On 12/08/21 15:45, Marc Zyngier wrote:
> On Thu, 12 Aug 2021 14:36:35 +0100,
> Valentin Schneider <valentin.schneider@xxxxxxx> wrote:
>>
>> On 12/08/21 08:26, Marc Zyngier wrote:
>> > On Tue, 29 Jun 2021 13:50:02 +0100,
>> > Valentin Schneider <valentin.schneider@xxxxxxx> wrote:
>> >> diff --git a/kernel/irq/manage.c b/kernel/irq/manage.c
>> >> index ef30b4762947..e6d6d32ddcbc 100644
>> >> --- a/kernel/irq/manage.c
>> >> +++ b/kernel/irq/manage.c
>> >> @@ -1107,7 +1107,7 @@ static void irq_finalize_oneshot(struct irq_desc *desc,
>> >> desc->threads_oneshot &= ~action->thread_mask;
>> >>
>> >> if (!desc->threads_oneshot && !irqd_irq_disabled(&desc->irq_data) &&
>> >> - irqd_irq_masked(&desc->irq_data))
>> >> + (irqd_irq_masked(&desc->irq_data) | irqd_irq_flow_masked(&desc->irq_data)))
>> >> unmask_threaded_irq(desc);
>> >
>> > The bitwise OR looks pretty odd. It is probably fine given that both
>> > side of the expression are bool, but still.
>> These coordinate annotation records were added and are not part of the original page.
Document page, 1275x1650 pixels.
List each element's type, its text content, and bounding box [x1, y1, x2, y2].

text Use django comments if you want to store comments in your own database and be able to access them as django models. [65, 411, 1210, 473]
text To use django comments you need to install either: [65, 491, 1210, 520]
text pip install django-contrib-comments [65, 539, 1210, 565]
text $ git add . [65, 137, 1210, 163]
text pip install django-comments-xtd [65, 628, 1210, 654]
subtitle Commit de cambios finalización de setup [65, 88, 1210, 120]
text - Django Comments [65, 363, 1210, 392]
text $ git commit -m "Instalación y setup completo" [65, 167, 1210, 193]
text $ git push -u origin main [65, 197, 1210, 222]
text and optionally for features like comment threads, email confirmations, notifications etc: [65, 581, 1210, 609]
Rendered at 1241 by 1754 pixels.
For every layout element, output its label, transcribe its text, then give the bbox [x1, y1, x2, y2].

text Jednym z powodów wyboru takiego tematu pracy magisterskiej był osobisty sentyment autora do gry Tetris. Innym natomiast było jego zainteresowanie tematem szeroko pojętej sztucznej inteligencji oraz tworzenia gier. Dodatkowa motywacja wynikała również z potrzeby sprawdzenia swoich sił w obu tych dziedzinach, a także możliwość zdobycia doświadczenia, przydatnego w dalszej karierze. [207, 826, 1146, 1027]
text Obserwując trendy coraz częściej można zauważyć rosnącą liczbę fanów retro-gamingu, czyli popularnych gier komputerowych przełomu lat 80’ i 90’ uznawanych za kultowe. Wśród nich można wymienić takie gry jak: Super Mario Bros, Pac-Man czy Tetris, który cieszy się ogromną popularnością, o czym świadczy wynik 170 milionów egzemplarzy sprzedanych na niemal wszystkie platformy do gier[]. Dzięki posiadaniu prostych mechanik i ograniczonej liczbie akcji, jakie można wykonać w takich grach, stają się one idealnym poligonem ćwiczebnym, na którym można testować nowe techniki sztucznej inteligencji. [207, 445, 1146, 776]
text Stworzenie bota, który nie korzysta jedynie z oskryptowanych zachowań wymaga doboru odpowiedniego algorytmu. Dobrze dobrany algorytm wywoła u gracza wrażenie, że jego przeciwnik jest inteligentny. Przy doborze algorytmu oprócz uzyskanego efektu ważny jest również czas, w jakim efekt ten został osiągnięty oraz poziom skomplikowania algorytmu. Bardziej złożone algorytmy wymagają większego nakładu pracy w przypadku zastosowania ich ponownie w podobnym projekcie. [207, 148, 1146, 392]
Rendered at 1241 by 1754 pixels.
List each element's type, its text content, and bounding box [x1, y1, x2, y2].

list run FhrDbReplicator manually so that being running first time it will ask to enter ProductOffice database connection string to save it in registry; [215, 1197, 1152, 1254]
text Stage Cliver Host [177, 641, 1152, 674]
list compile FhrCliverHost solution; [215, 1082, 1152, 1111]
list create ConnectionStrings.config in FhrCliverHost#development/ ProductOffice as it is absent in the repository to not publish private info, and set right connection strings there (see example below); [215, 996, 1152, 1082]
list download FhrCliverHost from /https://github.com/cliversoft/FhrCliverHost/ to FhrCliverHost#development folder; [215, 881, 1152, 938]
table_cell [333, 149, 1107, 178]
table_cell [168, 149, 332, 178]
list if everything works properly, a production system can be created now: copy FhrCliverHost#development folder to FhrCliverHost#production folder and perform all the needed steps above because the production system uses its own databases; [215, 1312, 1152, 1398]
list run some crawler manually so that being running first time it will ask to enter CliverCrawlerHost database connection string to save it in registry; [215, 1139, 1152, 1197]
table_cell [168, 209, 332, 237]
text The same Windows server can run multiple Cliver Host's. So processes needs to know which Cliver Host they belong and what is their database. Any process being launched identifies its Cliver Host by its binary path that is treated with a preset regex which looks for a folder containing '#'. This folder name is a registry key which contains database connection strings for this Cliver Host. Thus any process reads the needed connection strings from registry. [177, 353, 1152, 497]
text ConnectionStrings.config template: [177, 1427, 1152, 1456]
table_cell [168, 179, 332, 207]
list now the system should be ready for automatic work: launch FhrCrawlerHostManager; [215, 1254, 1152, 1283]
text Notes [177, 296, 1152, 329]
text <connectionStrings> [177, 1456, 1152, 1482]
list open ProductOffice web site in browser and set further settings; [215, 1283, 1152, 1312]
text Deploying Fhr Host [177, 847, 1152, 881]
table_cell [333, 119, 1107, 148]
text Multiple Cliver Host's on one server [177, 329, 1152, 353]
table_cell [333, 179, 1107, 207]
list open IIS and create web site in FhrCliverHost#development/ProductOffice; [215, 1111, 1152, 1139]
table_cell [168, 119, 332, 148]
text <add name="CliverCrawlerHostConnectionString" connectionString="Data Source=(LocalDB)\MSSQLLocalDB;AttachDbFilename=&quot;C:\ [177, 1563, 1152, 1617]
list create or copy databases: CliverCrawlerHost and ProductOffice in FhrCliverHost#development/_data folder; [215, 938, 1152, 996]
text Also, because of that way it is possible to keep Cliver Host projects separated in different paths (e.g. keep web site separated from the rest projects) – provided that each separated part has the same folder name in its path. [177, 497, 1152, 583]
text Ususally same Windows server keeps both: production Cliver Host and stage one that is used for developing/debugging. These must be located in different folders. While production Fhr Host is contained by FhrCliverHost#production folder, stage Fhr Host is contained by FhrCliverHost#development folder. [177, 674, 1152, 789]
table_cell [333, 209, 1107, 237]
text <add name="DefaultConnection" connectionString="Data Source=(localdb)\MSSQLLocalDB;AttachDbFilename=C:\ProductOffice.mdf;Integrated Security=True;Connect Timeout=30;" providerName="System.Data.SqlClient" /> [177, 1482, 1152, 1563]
I can fix this locally.
>> >
>>
>> Thomas suggested that back in v1:
>>
>> https://lore.kernel.org/lkml/87v98v4lan.ffs@xxxxxxxxxxxxxxxxxxxxxxx/
>>
>> I did look at the (arm64) disassembly diff back then and was convinced by
>> what I saw, though I'd have to go do that again as I can't remember much
>> else.
>
> Ah, fair enough.
>

Either I didn't have my glasses on or had a different output back then, but
I'm not so convinced anymore... (same result on both Ubuntu GCC 9.3.0 and
10.2 GCC release from Arm):


Logical OR:

8f8: b9400020 ldr w0, [x1]
8fc: 3787fea0 tbnz w0, #16, 8d0 <irq_finalize_oneshot.part.0+0x60>
900: 37880040 tbnz w0, #17, 908 <irq_finalize_oneshot.part.0+0x98>
904: 36fffe60 tbz w0, #31, 8d0 <irq_finalize_oneshot.part.0+0x60>
908: aa1303e0 mov x0, x19
90c: 94000000 bl 0 <unmask_threaded_irq>

Bitwise OR (aka the patch):

8f8: b9400020 ldr w0, [x1]
8fc: 3787fea0 tbnz w0, #16, 8d0 <irq_finalize_oneshot.part.0+0x60>
900: f26f001f tst x0, #0x20000
904: 7a400801 ccmp w0, #0x0, #0x1, eq // eq = none
908: 54fffe4a b.ge 8d0 <irq_finalize_oneshot.part.0+0x60> // b.tcont
90c: aa1303e0 mov x0, x19
910: 94000000 bl 0 <unmask_threaded_irq>

If I get this right...

- TST sets the Z condition flag if bit 17 (masked) isn't set
- CCMP sets the condition flags to
- the same as SUBS(flags, 0) if bit 17 wasn't set
- NZCV=0001 otherwise
- B.GE branches if N==V

Soooo

- if we have bit 17 set, NZCV=0001, B.GE doesn't branch
- if we don't have bit 17 but bit 31 (flow-masked), NZCV=1000 because
this is signed 32-bit, so having bit 31 set makes the result of
SUBS(flags, 0) negative, B.GE doesn't branch
- if we have neither, NZCV=0XX0, B.GE branches

So this does appear to do the right thing, at the cost of an extra
instruction and a profound sense of dread to whoever stares at the
disassembly. I guess it does save us a branch which could be
mispredicted...

> Thanks,
>
> M.
>
> --
> Without deviation from the norm, progress is not possible.